ST. JOHN'S, N.L. — The Newfoundland and Labrador Human Rights Commission says it has been inundated with people seeking help finding food and housing.
Hilary Hennessey, a commission spokesperson, says the number of people arriving at the St. John's office in crisis and in need of support has increased significantly over the last year.
The commission announced last week that it could no longer offer walk-in consultations because of increasing demand for its services.
Hennessey says staff do what they can to help even though access to housing and food fall outside the commission's mandate.
Tasha Stansbury, a PhD student at the University of Ottawa's law faculty, says Canada has signed on to international treaties guaranteeing people the right to food but it hasn't succeeded in ensuring that right can be enforced.
She says the people knocking on the human rights commission's door are another signal that governments need to live up to their commitment to uphold people's rights to housing and food.
"COVID-19 caused huge, huge, huge amounts of food and housing insecurity, and we haven't really recovered from that," she said in an interview. "The further you get from food and housing security, the harder it is to climb back."
Nadia Shivji, a lawyer with Dalhousie University's legal aid centre, says individuals would have more "leeway" to argue for their right to housing if the Canadian Charter of Rights and Freedoms included poverty as a grounds for discrimination.
"As we're seeing more and more people who were previously -- quote unquote -- middle class, being thrust into that poverty line, particularly in terms of housing security, I think that probably is going to have to change," Shivji said in an interview.
At the Newfoundland and Labrador Human Rights Commission, Hennessy emphasized that the office's switch to appointment-only consultations won't deny anyone services.

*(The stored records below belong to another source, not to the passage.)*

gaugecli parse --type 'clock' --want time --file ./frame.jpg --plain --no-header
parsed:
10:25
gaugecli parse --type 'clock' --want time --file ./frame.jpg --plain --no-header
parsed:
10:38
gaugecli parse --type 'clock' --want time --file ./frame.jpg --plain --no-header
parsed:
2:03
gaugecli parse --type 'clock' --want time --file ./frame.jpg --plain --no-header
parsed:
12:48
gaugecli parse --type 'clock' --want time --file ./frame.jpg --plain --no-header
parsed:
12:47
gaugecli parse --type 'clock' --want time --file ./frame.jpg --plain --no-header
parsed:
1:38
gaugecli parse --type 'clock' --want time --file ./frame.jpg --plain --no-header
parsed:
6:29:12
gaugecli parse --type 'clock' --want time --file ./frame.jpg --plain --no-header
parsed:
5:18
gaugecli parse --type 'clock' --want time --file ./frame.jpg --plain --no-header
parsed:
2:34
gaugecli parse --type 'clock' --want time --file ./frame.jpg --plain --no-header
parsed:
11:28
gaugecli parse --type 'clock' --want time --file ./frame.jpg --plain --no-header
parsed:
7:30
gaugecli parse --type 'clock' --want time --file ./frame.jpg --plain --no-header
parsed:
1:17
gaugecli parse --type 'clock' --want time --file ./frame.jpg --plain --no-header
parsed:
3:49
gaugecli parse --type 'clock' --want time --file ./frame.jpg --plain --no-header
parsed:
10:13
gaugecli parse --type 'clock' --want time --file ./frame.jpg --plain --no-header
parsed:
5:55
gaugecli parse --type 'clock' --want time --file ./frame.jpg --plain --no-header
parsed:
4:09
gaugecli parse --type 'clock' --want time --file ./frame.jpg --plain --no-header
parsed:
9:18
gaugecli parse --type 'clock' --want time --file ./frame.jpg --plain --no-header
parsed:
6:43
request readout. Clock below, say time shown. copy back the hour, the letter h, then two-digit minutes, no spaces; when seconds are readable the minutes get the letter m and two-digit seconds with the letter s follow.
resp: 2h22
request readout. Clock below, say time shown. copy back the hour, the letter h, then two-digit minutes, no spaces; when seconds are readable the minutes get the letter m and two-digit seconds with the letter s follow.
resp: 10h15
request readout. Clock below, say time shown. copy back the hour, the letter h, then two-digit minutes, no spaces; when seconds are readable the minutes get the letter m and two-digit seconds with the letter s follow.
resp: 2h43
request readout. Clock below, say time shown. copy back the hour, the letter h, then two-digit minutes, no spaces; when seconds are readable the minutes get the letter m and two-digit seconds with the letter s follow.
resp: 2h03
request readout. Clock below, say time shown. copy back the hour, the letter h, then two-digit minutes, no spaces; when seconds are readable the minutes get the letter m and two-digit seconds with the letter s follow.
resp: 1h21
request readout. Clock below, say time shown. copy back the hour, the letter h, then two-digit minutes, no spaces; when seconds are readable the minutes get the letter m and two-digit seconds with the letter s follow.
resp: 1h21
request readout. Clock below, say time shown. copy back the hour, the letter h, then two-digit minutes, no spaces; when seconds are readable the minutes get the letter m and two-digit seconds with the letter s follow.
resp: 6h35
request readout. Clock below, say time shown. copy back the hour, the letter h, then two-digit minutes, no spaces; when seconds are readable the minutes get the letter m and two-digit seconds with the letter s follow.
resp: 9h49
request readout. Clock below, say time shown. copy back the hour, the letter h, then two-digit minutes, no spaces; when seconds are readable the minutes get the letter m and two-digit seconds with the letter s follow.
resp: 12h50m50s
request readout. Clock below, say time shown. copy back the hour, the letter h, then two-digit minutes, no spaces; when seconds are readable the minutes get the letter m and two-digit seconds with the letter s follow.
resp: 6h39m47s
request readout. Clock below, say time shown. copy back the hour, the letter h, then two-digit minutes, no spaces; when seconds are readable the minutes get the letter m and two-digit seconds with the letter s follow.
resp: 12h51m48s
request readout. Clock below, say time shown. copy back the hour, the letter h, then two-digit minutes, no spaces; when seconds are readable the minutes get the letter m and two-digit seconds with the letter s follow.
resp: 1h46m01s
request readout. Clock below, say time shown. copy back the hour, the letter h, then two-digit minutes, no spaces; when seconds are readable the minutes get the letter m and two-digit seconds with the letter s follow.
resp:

The small staff, she said, felt they weren't able to provide walk-in clients with the level of trauma-informed care they would like to offer, as they also juggle scheduled appointments and a case backlog.
The human rights commission is not an emergency service, even though everyone at the office wants to help, she added.
"It's been difficult not being able to support people through a complaint process or pre-complaint process, because we just don't have the jurisdiction to do so," she said. "We really sympathize with the situation that people are going through, and it does take an emotional toll."